* BEGIN SOURCE *
On September 19, 1994, the IRS filed a Proof of Claim in the Chapter 13 case in the amount of $39,736.96. In its Proof of Claim, the IRS asserted a secured claim in the amount of $2,822.00, an unsecured priority claim in the amount of $13,440.07, and a general unsecured claim in the amount of $23,474.89. The attachments to the claim reflect that it is based on income taxes for 1988, 1989, 1990, 1991, 1992, and 1993.

On November 1, 1994, the Debtor filed an Objection to Claim of Internal Revenue Service. In this Objection, the Debtor asserted primarily that no statute exists which establishes an income tax or creates a liability based on an income tax, and also that the Debtor has received no income that is taxable. This Objection, therefore, was directed to the Debtor's liability on the claim, rather than the specific amounts set forth in the proof of claim. On May 4, 1995, this Court entered an Order on Objection to Claim of Internal Revenue Service. In this Order, the Court found (1) that Title 26 of the United States Code (the Internal Revenue Code) imposes a tax on an individual's taxable income; (2) that taxable income is defined as gross income less allowed deductions; (3) that gross income is defined to include compensation for services; and (4) that the salary or wages that the Debtor received from Northwest Airlines constituted compensation for services within the definitions of the Internal Revenue Code. In re Bertelt, 184 B.R. 603 (Bankr.M.D.Fla.1995). Consequently, the Court overruled the Debtor's objection to the claim of the Internal Revenue Service to the extent that the Debtor contested liability for income taxes in general, and allowed the Debtor to file a renewed objection to the specific amounts of the claim.

On May 24, 1995, the Debtor filed an Objection to Amount of Claim of Internal Revenue Service (the Objection). In this Objection, the Debtor asserts:

1. The claim is based on taxes estimated by the Internal Revenue Service pursuant to returns prepared by the IRS, when in fact the Debtor has filed tax returns showing that the amount of his liability is "zero." (Objection, Paragraphs 1, 2).

2. The claim does not identify the specific statutory provisions and regulations upon which the taxes are based. (Objection, Paragraph 3).

3. The amount set forth in the claim relating to taxes due for 1992 conflicts with the amount in the Substitute for Return prepared by the IRS. (Objection, Paragraphs 4, 5, 6).
* END SOURCE *
* BEGIN EXCERPTED DATA *
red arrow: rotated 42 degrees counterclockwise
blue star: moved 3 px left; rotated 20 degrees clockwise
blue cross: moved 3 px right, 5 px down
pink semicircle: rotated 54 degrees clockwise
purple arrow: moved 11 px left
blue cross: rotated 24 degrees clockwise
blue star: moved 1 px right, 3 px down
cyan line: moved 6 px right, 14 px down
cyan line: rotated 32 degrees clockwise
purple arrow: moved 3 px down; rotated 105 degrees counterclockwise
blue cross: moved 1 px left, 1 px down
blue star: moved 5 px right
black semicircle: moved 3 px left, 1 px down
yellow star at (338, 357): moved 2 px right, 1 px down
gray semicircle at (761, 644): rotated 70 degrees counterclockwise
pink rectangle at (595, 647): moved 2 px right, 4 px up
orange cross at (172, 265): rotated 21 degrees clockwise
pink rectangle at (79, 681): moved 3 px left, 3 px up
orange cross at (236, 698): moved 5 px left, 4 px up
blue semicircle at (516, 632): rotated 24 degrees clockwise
* END EXCERPTED DATA *
PROBLEM STATEMENT:
In the bankruptcy claim text, what amount did the IRS assert as an unsecured priority claim?

TASK OUTPUT:
$13,440.07